-- TEXT SHOWN follows --

Advanced Audio Coding


Advanced Audio Coding is an audio coding standard for lossy digital audio compression. It was developed by Dolby, AT&T, Fraunhofer and Sony, originally as part of the MPEG-2 specification but later improved under MPEG-4. AAC was designed to be the successor of the MP3 format and generally achieves higher sound quality than MP3 at the same bit rate. AAC encoded audio files are typically packaged in an MP4 container most commonly using the filename extension .m4a.
The basic profile of AAC is called AAC-LC. It is widely supported in the industry and has been adopted as the default or standard audio format on products including Apple's iTunes Store, Nintendo's Wii, DSi and 3DS and Sony's PlayStation 3. It is also further supported on various other devices and software such as iPhone, iPod, PlayStation Portable and Vita, PlayStation 5, Android and older cell phones, digital audio players like Sony Walkman and SanDisk Clip, media players such as VLC, Winamp and Windows Media Player, various in-dash car audio systems, and is used on Spotify, Google Nest, Amazon Alexa. Apple Music, YouTube and also YouTube Music streaming services. AAC has been further extended into HE-AAC, which improves efficiency over AAC-LC. Another variant is AAC-LD.

-- TEXT SHOWN concluded --
-- DATA UNDER STUDY follows --

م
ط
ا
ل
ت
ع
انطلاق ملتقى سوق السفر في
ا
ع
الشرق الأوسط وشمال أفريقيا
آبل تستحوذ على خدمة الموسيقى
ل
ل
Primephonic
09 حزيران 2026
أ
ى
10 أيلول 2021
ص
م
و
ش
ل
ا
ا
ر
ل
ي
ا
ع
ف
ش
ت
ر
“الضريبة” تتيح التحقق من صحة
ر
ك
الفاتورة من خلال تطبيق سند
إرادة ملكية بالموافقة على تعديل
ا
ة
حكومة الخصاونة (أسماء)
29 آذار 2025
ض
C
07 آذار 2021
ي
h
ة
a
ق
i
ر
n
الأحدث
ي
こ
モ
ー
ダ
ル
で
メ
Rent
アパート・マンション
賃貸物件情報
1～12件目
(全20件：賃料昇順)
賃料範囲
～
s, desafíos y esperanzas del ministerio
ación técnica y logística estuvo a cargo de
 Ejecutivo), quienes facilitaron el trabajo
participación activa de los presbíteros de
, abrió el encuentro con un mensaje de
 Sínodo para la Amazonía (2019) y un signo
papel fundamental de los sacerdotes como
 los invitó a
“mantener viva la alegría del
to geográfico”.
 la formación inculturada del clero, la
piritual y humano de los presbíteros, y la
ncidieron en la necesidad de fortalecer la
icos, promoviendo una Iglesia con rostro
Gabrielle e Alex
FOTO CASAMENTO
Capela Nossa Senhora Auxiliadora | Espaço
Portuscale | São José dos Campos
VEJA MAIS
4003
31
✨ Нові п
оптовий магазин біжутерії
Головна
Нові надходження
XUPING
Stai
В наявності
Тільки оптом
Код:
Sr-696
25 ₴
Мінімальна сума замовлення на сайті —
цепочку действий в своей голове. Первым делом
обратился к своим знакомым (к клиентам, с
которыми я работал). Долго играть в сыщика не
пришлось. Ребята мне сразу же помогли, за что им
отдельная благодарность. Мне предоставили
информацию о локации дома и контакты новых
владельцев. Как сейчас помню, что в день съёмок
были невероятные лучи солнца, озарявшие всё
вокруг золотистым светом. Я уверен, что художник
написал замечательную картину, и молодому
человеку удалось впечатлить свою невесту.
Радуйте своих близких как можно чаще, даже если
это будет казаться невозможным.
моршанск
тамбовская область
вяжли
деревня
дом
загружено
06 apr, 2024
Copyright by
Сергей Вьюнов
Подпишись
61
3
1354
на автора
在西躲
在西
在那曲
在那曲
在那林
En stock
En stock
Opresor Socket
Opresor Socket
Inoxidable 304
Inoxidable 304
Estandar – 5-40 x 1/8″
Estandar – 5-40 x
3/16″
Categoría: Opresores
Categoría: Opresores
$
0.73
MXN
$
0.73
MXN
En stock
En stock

-- DATA UNDER STUDY concluded --

THINGS TO DO:
#1 In the Advanced Audio Coding text, which filename extension is most common for AAC audio packaged in an MP4 container?
#2 Translate this sentence from the Advanced Audio Coding text into German: "AAC has been further extended into HE-AAC, which improves efficiency over AAC-LC."

SOLUTIONS TO THE EXERCISE:
#1 .m4a

#2 AAC wurde weiter zu HE-AAC ausgebaut, das die Effizienz gegenüber AAC-LC verbessert.